We can look up the z-score for the $10$th percentile: $ z = -1.28 $. The value at the $10$th percentile is$$ X = 24.2 - 1.28 \times 3.5 = 19.72 $$
P₁₀
Similarly the z-score for the $75$th percentile is $ z = 0.67 $. The value at the $75$th percentile is$$ X = 24.2 + 0.67 \times 3.5 = 26.55 $$
P₇₅

Example 6

The adult grey wolf males in a certain area of Northern Ontario have average weight of $\mu = 44$ kg and standard deviation $\sigma = 3.5$ kg. Determine the bottom 1% and the top 1% of the weight distribution.
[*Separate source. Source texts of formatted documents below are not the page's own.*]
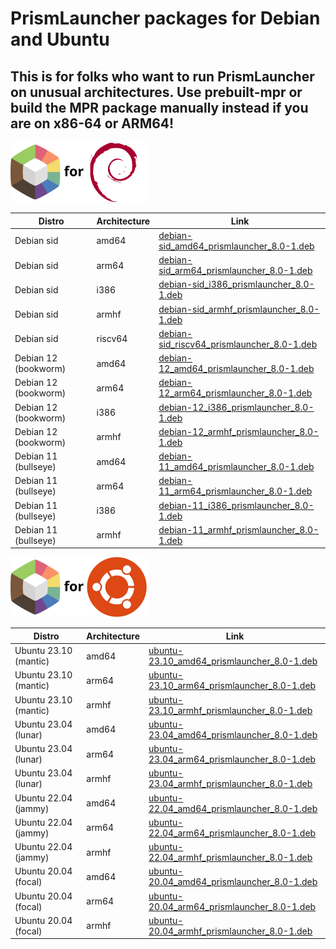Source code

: # PrismLauncher packages for Debian and Ubuntu

## This is for folks who want to run PrismLauncher on unusual architectures. Use prebuilt-mpr or build the MPR package manually instead if you are on x86-64 or ARM64!

![Prism Launcher for Debian](img/prismlauncher-for-debian.png)

|Distro|Architecture|Link|
|-|-|-|
| Debian sid | amd64 | [debian-sid_amd64_prismlauncher_8.0-1.deb](https://github.com/Prism-Launcher-for-Debian/packages/releases/download/8.0-1/debian-sid_amd64_prismlauncher_8.0-1.deb) |
| Debian sid | arm64 | [debian-sid_arm64_prismlauncher_8.0-1.deb](https://github.com/Prism-Launcher-for-Debian/packages/releases/download/8.0-1/debian-sid_arm64_prismlauncher_8.0-1.deb) |
| Debian sid | i386 | [debian-sid_i386_prismlauncher_8.0-1.deb](https://github.com/Prism-Launcher-for-Debian/packages/releases/download/8.0-1/debian-sid_i386_prismlauncher_8.0-1.deb) |
| Debian sid | armhf | [debian-sid_armhf_prismlauncher_8.0-1.deb](https://github.com/Prism-Launcher-for-Debian/packages/releases/download/8.0-1/debian-sid_armhf_prismlauncher_8.0-1.deb) |
| Debian sid | riscv64 | [debian-sid_riscv64_prismlauncher_8.0-1.deb](https://github.com/Prism-Launcher-for-Debian/packages/releases/download/8.0-1/debian-sid_riscv64_prismlauncher_8.0-1.deb) |
| Debian 12 (bookworm) | amd64 | [debian-12_amd64_prismlauncher_8.0-1.deb](https://github.com/Prism-Launcher-for-Debian/packages/releases/download/8.0-1/debian-12_amd64_prismlauncher_8.0-1.deb) |
| Debian 12 (bookworm) | arm64 | [debian-12_arm64_prismlauncher_8.0-1.deb](https://github.com/Prism-Launcher-for-Debian/packages/releases/download/8.0-1/debian-12_arm64_prismlauncher_8.0-1.deb) |
| Debian 12 (bookworm) | i386 | [debian-12_i386_prismlauncher_8.0-1.deb](https://github.com/Prism-Launcher-for-Debian/packages/releases/download/8.0-1/debian-12_i386_prismlauncher_8.0-1.deb) |
| Debian 12 (bookworm) | armhf | [debian-12_armhf_prismlauncher_8.0-1.deb](https://github.com/Prism-Launcher-for-Debian/packages/releases/download/8.0-1/debian-12_armhf_prismlauncher_8.0-1.deb) |
| Debian 11 (bullseye) | amd64 | [debian-11_amd64_prismlauncher_8.0-1.deb](https://github.com/Prism-Launcher-for-Debian/packages/releases/download/8.0-1/debian-11_amd64_prismlauncher_8.0-1.deb) |
| Debian 11 (bullseye) | arm64 | [debian-11_arm64_prismlauncher_8.0-1.deb](https://github.com/Prism-Launcher-for-Debian/packages/releases/download/8.0-1/debian-11_arm64_prismlauncher_8.0-1.deb) |
| Debian 11 (bullseye) | i386 | [debian-11_i386_prismlauncher_8.0-1.deb](https://github.com/Prism-Launcher-for-Debian/packages/releases/download/8.0-1/debian-11_i386_prismlauncher_8.0-1.deb) |
| Debian 11 (bullseye) | armhf | [debian-11_armhf_prismlauncher_8.0-1.deb](https://github.com/Prism-Launcher-for-Debian/packages/releases/download/8.0-1/debian-11_armhf_prismlauncher_8.0-1.deb) |

![Prism Launcher for Ubuntu](img/prismlauncher-for-ubuntu.png)

|Distro|Architecture|Link|
|-|-|-|
| Ubuntu 23.10 (mantic) | amd64 | [ubuntu-23.10_amd64_prismlauncher_8.0-1.deb](https://github.com/Prism-Launcher-for-Debian/packages/releases/download/8.0-1/ubuntu-23.10_amd64_prismlauncher_8.0-1.deb) |
| Ubuntu 23.10 (mantic) | arm64 | [ubuntu-23.10_arm64_prismlauncher_8.0-1.deb](https://github.com/Prism-Launcher-for-Debian/packages/releases/download/8.0-1/ubuntu-23.10_arm64_prismlauncher_8.0-1.deb) |
| Ubuntu 23.10 (mantic) | armhf | [ubuntu-23.10_armhf_prismlauncher_8.0-1.deb](https://github.com/Prism-Launcher-for-Debian/packages/releases/download/8.0-1/ubuntu-23.10_armhf_prismlauncher_8.0-1.deb) |
| Ubuntu 23.04 (lunar) | amd64 | [ubuntu-23.04_amd64_prismlauncher_8.0-1.deb](https://github.com/Prism-Launcher-for-Debian/packages/releases/download/8.0-1/ubuntu-23.04_amd64_prismlauncher_8.0-1.deb) |
| Ubuntu 23.04 (lunar) | arm64 | [ubuntu-23.04_arm64_prismlauncher_8.0-1.deb](https://github.com/Prism-Launcher-for-Debian/packages/releases/download/8.0-1/ubuntu-23.04_arm64_prismlauncher_8.0-1.deb) |
| Ubuntu 23.04 (lunar) | armhf | [ubuntu-23.04_armhf_prismlauncher_8.0-1.deb](https://github.com/Prism-Launcher-for-Debian/packages/releases/download/8.0-1/ubuntu-23.04_armhf_prismlauncher_8.0-1.deb) |
| Ubuntu 22.04 (jammy) | amd64 | [ubuntu-22.04_amd64_prismlauncher_8.0-1.deb](https://github.com/Prism-Launcher-for-Debian/packages/releases/download/8.0-1/ubuntu-22.04_amd64_prismlauncher_8.0-1.deb) |
| Ubuntu 22.04 (jammy) | arm64 | [ubuntu-22.04_arm64_prismlauncher_8.0-1.deb](https://github.com/Prism-Launcher-for-Debian/packages/releases/download/8.0-1/ubuntu-22.04_arm64_prismlauncher_8.0-1.deb) |
| Ubuntu 22.04 (jammy) | armhf | [ubuntu-22.04_armhf_prismlauncher_8.0-1.deb](https://github.com/Prism-Launcher-for-Debian/packages/releases/download/8.0-1/ubuntu-22.04_armhf_prismlauncher_8.0-1.deb) |
| Ubuntu 20.04 (focal) | amd64 | [ubuntu-20.04_amd64_prismlauncher_8.0-1.deb](https://github.com/Prism-Launcher-for-Debian/packages/releases/download/8.0-1/ubuntu-20.04_amd64_prismlauncher_8.0-1.deb) |
| Ubuntu 20.04 (focal) | arm64 | [ubuntu-20.04_arm64_prismlauncher_8.0-1.deb](https://github.com/Prism-Launcher-for-Debian/packages/releases/download/8.0-1/ubuntu-20.04_arm64_prismlauncher_8.0-1.deb) |
| Ubuntu 20.04 (focal) | armhf | [ubuntu-20.04_armhf_prismlauncher_8.0-1.deb](https://github.com/Prism-Launcher-for-Debian/packages/releases/download/8.0-1/ubuntu-20.04_armhf_prismlauncher_8.0-1.deb) |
For both the bottom and the top 1% we need to look up the z-scores and then use the z-scores to find the actual weights.$$ P_1 \rightarrow z = -2.33 \rightarrow X = 44 - 2.33\times 3.5 = 35.85\ kg$$The top 1% is the 99th percentile.$$ P_{99} \rightarrow z = 2.33 \rightarrow X = 44 + 2.33\times 3.5 = 52.15\ kg $$

Example 7

In the same context as in the previous example, a random adult male grey wolf is captured in this area of Northern Ontario and its weight is measured. The weight of the wolf is $X = 34$ kg. Is the event of finding a wolf of this weight unlikely?

Yes, the event of finding a wolf of this weight is highly unlikely. This wolf's weight is in the bottom 1% of the weight distribution.